Here are some of experiences mentioned in Getting Out Alive:
Cutting Your Losses: Looks at situations in which lone travelers in remote locations have been trapped by fallen trees or shifting boulders, and had to choose between cutting off a limb or death.
Category 4: The plight of people caught in the path of a major hurricane.
In the Line of Fire: The frightening scenario of being caught in a shopping mall when a deranged shooter opens fire on a crowd.
Modern Day Castaway: Survival techniques for an uninhabited island.
Fire on the Mountain: What do you do if you’re caught in the path of a forest fire, and can’t outrun the flames?
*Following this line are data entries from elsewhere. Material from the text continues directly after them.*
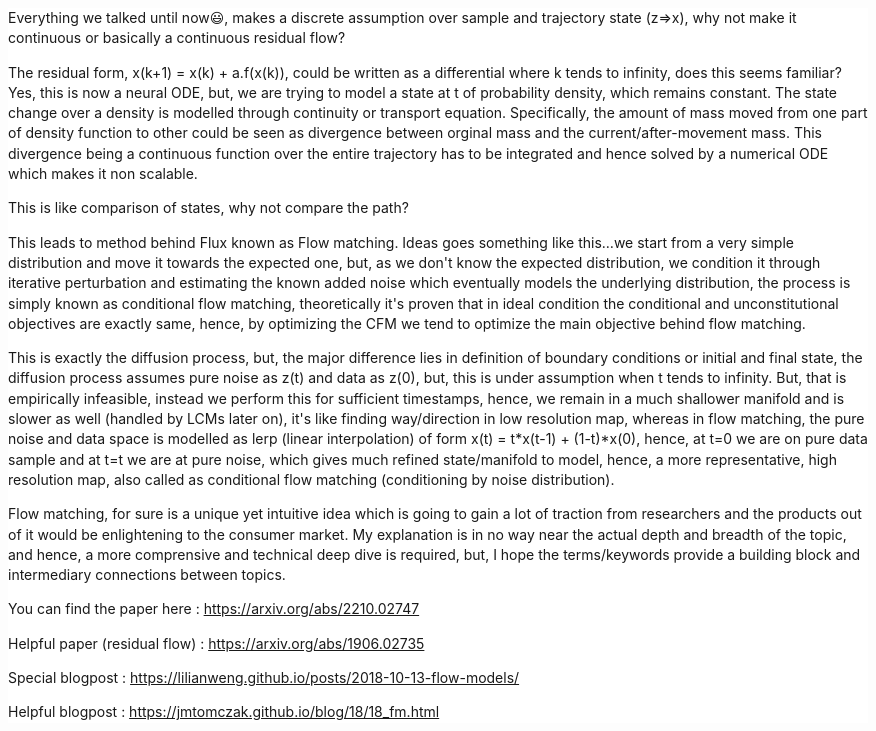 Everything we talked until now😃, makes a discrete assumption over sample and trajectory state (z=>x), why not make it continuous or basically a continuous residual flow?

The residual form, x(k+1) = x(k) + a.f(x(k)), could be written as a differential where k tends to infinity, does this seems familiar? Yes, this is now a neural ODE, but, we are trying to model a state at t of probability density, which remains constant. The state change over a density is modelled through continuity or transport equation. Specifically, the amount of mass moved from one part of density function to other could be seen as divergence between orginal mass and the current/after-movement mass. This divergence being a continuous function over the entire trajectory has to be integrated and hence solved by a numerical ODE which makes it non scalable.

This is like comparison of states, why not compare the path?

This leads to method behind Flux known as Flow matching. Ideas goes something like this…we start from a very simple distribution and move it towards the expected one, but, as we don't know the expected distribution, we condition it through iterative perturbation and estimating the known added noise which eventually models the underlying distribution, the process is simply known as conditional flow matching, theoretically it's proven that in ideal condition the conditional and unconstitutional objectives are exactly same, hence, by optimizing the CFM we tend to optimize the main objective behind flow matching.

This is exactly the diffusion process, but, the major difference lies in definition of boundary conditions or initial and final state, the diffusion process assumes pure noise as z(t) and data as z(0), but, this is under assumption when t tends to infinity. But, that is empirically infeasible, instead we perform this for sufficient timestamps, hence, we remain in a much shallower manifold and is slower as well (handled by LCMs later on), it's like finding way/direction in low resolution map, whereas in flow matching, the pure noise and data space is modelled as lerp (linear interpolation) of form x(t) = t*x(t-1) + (1-t)*x(0), hence, at t=0 we are on pure data sample and at t=t we are at pure noise, which gives much refined state/manifold to model, hence, a more representative, high resolution map, also called as conditional flow matching (conditioning by noise distribution).

Flow matching, for sure is a unique yet intuitive idea which is going to gain a lot of traction from researchers and the products out of it would be enlightening to the consumer market. My explanation is in no way near the actual depth and breadth of the topic, and hence, a more comprensive and technical deep dive is required, but, I hope the terms/keywords provide a building block and intermediary connections between topics.

You can find the paper here : https://arxiv.org/abs/2210.02747

Helpful paper (residual flow) : https://arxiv.org/abs/1906.02735

Special blogpost : https://lilianweng.github.io/posts/2018-10-13-flow-models/

Helpful blogpost : https://jmtomczak.github.io/blog/18/18_fm.html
Snowbound: Look at how easy it is for winter travelers in vehicles to get into a life and death situation during a blizzard.
Williams’ wilderness experience has been extensive. In 1992, Williams said, he took off for several months to explore some of the “blank spaces” on the American map. He did extensive backpacking trips through some of my favorite wilderness areas, such as the Frank Church River of No Return Wilderness and Selway/Bitteroot wilderness area on the Idaho/Montana border. He has also ventured out into the desert and canyon country of the Southwest, and has an affinity for the swamps of the southeastern United States.
Williams has been writing about sea kayaking and sailing for twenty years. He is the author of four previous books.